La semelle rouge des escarpins Louboutin, devenue un véritable symbole de luxe, fait l’objet d’une protection juridique renforcée, à laquelle nous avions consacré un article au mois de septembre dernier.
Dans cet article, nous évoquions notamment un arrêt de la Cour de justice de l’Union européenne (CJUE), rendu le 12 juin 2018 dans le cadre de l’affaire ayant opposé Christian Louboutin et sa société à la société néerlandaise Van Haren.
Le 18 septembre 2024, soit moins d’une semaine après notre première publication, la Cour d’appel de Paris rendait un arrêt renforçant, encore un peu plus, la protection des fameuses semelles rouges…
Retour et mise à jour sur ces dernières avancées.
La France a un incroyable talon
Tout a commencé par un litige entre Christian Louboutin, sa société, et la société néerlandaise Van Haren, qui vendait des chaussures à talons… également ornées d’une semelle rouge.
Or, Louboutin avait déposé cette caractéristique comme marque au Benelux, précisant qu’il ne revendiquait pas la forme de la chaussure, mais bien la couleur rouge appliquée sur toute sa semelle.
Van Haren devait dès lors contester la validité du titre invoqué, arguant que le signe déposé était exclusivement constitué par la forme donnant une valeur substantielle au produit, ce qu’une directive européenne (2008/95/CE) interdit de protéger.
La CJUE a finalement tranché, dans son arrêt du 12 juin 2018 (C-163/16) : la semelle rouge enregistrée ne constitue pas une forme, et elle peut être protégée en tant que marque de position, c’est-à-dire un signe distinctif apposé à un emplacement spécifique d’un produit et permettant d’en identifier l’origine.
Louboutin : pas les deux pieds dans le même sabot
Forte de cette précédente décision et déterminée à protéger sa marque, Louboutin a de nouveau agi, cette fois-ci contre une semelle partiellement rouge seulement, dans une affaire jugée le 18 septembre 2024 par la Cour d’appel de Paris.
La société poursuivie affirmait que sa variante de semelle était exclusive de tout risque de confusion avec les escarpins de Louboutin, dont la semelle est quant à elle entièrement recouverte de la couleur emblématique.
La Cour d’appel de Paris n’a pas été convaincue par cette défense et a jugé que, même partielle, l’utilisation du rouge sur la semelle évoquait Louboutin dans l’esprit du consommateur et était donc constitutive de contrefaçon.

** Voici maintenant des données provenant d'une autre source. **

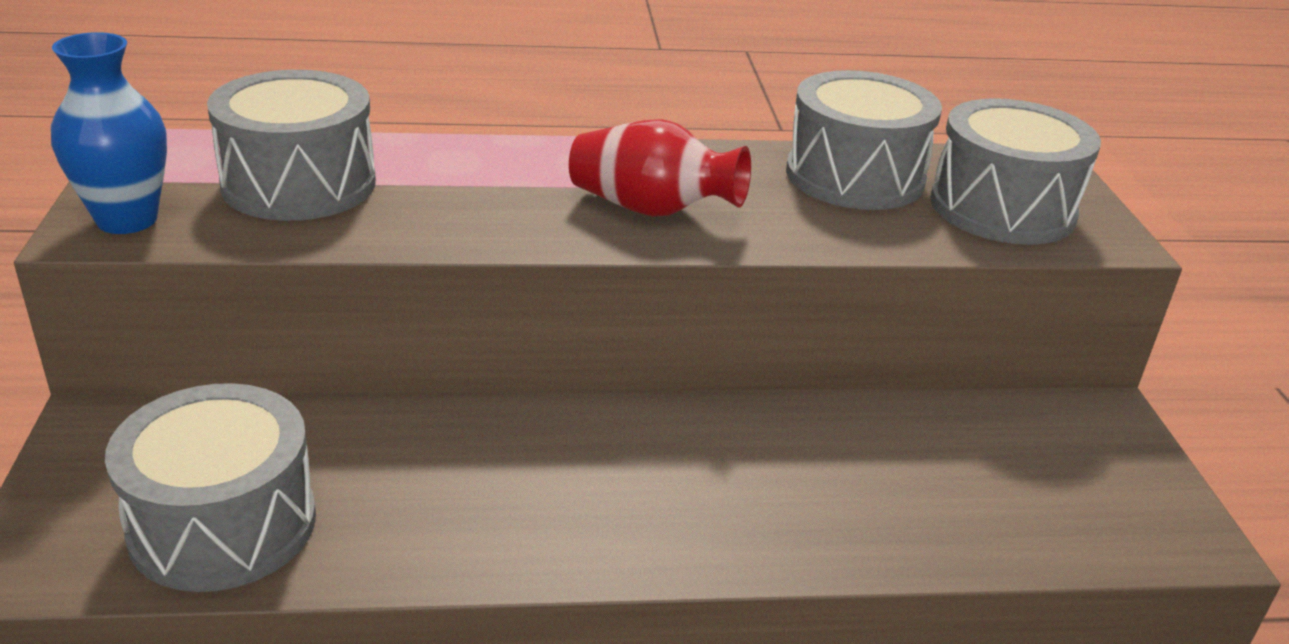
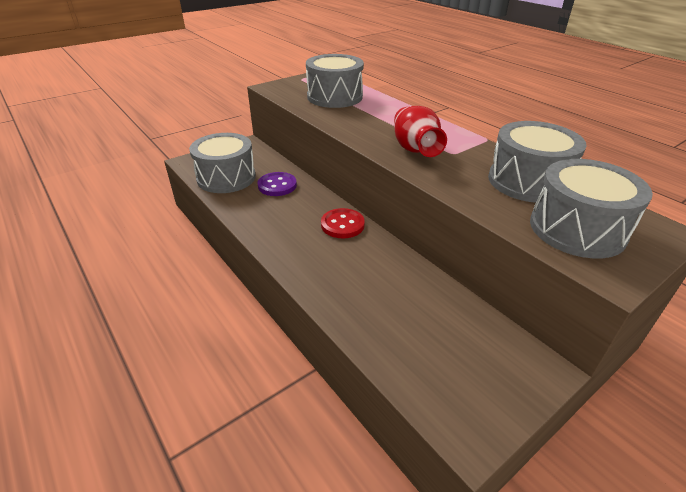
camera: 60 degrees right, 5 degrees up
blue vase [51,32,167,234] -> none
none -> purple button [258,172,297,196]
none -> red button [321,208,365,238]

Deux arguments ont été décisifs :
- L’impression d’ensemble laissée au public par cette caractéristique, qui l’associe spontanément à Louboutin ;
- La forte notoriété de la semelle rouge sur le marché (marque de renommée), offrant à cette dernière une protection élargie, même contre des imitations non identiques.
Renforçant encore une fois la protection acquise par Louboutin sur ce signe distinctif et caractéristique de ses produits, l’arrêt de la Cour d’appel de Paris confirme que la protection des marques dites « de position » ne se limite pas aux copies parfaites. Elle prend aussi en compte la notoriété de la marque et l’association mentale faite par le public.
Ces décisions illustrent bien les possibilités offertes par le droit des marques aux créateurs, et l’intérêt de déposer à titre de marque les éléments distinctifs ou caractéristiques de leurs produits et créations.